----- Extract to read -----

Stream¶

class nvtripy.Stream[source]¶

Bases: object

Represents a CUDA stream that can be used to manage concurrent operations.

Note

Streams can only be used with compiled functions.

This class is a wrapper around the underlying stream object, allowing management of CUDA streams.

Example: Creating New Streams

stream_a = tp.Stream()
stream_b = tp.Stream()

Local Variables¶

>>> stream_a
<Stream(id=136919484290192)>

>>> stream_b
<Stream(id=136919484289952)>

Example: Using Streams With Compiled Functions

func = tp.compile(tp.relu, args=[tp.InputInfo((2, 2), dtype=tp.float32)])

# Run the compiled linear function on a custom stream:
stream = tp.Stream()
func.stream = stream

input = tp.ones((2, 2), dtype=tp.float32).eval()
output = func(input)

Local Variables¶

>>> stream
<Stream(id=136919484058784)>

>>> input
tensor(
    [[1, 1],
     [1, 1]], 
    dtype=float32, loc=gpu:0, shape=(2, 2))

-----

◆ Tasks for this exercise ◆
1 - According to the Stream page, what kind of functions can streams be used with?
2 - Please give the stretch of the rows from the line containing "Hi, I’m @Elelecuy" through the line containing "Elelecuy/Elelecuy is a" as a JSON list of strings, one string per line, with blank lines left out.
The Stream page and the rows are unrelated.

----- Records for this exercise -----

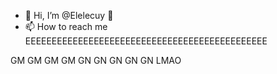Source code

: - 👋 Hi, I’m @Elelecuy
  👀
- 📫 How to reach me EEEEEEEEEEEEEEEEEEEEEEEEEEEEEEEEEEEEEEEEEEEEEE
<!---bbbbbbbbbbb
Elelecuy/Elelecuy is a ✨ special ✨ repository because its `README.md` (this file) appears on your GitHub profile.
You can click the Preview link to take a look at your changes.
--->
GM GM GM GM
GN GN GN GN GN
LMAO
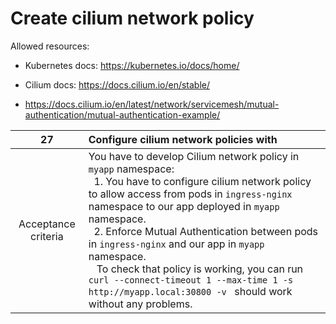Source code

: # Create cilium network policy

Allowed resources:

- Kubernetes docs: https://kubernetes.io/docs/home/

- Cilium docs: https://docs.cilium.io/en/stable/

- https://docs.cilium.io/en/latest/network/servicemesh/mutual-authentication/mutual-authentication-example/

|       **27**        | **Configure cilium network policies with**                                                                                                                                                                                                                                                                                                                                                                                                                                                                                 |
| :-----------------: |:---------------------------------------------------------------------------------------------------------------------------------------------------------------------------------------------------------------------------------------------------------------------------------------------------------------------------------------------------------------------------------------------------------------------------------------------------------------------------------------------------------------------------|
| Acceptance criteria | You have to develop Cilium network policy in `myapp` namespace:<br/>&nbsp;&nbsp;1. You have to configure cilium network policy to allow access from pods in `ingress-nginx` namespace to our app deployed in `myapp` namespace.<br/>&nbsp;&nbsp;2. Enforce Mutual Authentication between pods in `ingress-nginx` and our app in `myapp` namespace.<br/>&nbsp;&nbsp; To check that policy is working, you can run `curl --connect-timeout 1 --max-time 1 -s http://myapp.local:30800 -v ` should work without any problems. |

-----

◆ Exercise responses ◆
1 - Streams can only be used with compiled functions.

2 -
[
  ": - 👋 Hi, I’m @Elelecuy",
  "  👀",
  "- 📫 How to reach me EEEEEEEEEEEEEEEEEEEEEEEEEEEEEEEEEEEEEEEEEEEEEE",
  "<!---bbbbbbbbbbb",
  "Elelecuy/Elelecuy is a ✨ special ✨ repository because its `README.md` (this file) appears on your GitHub profile."
]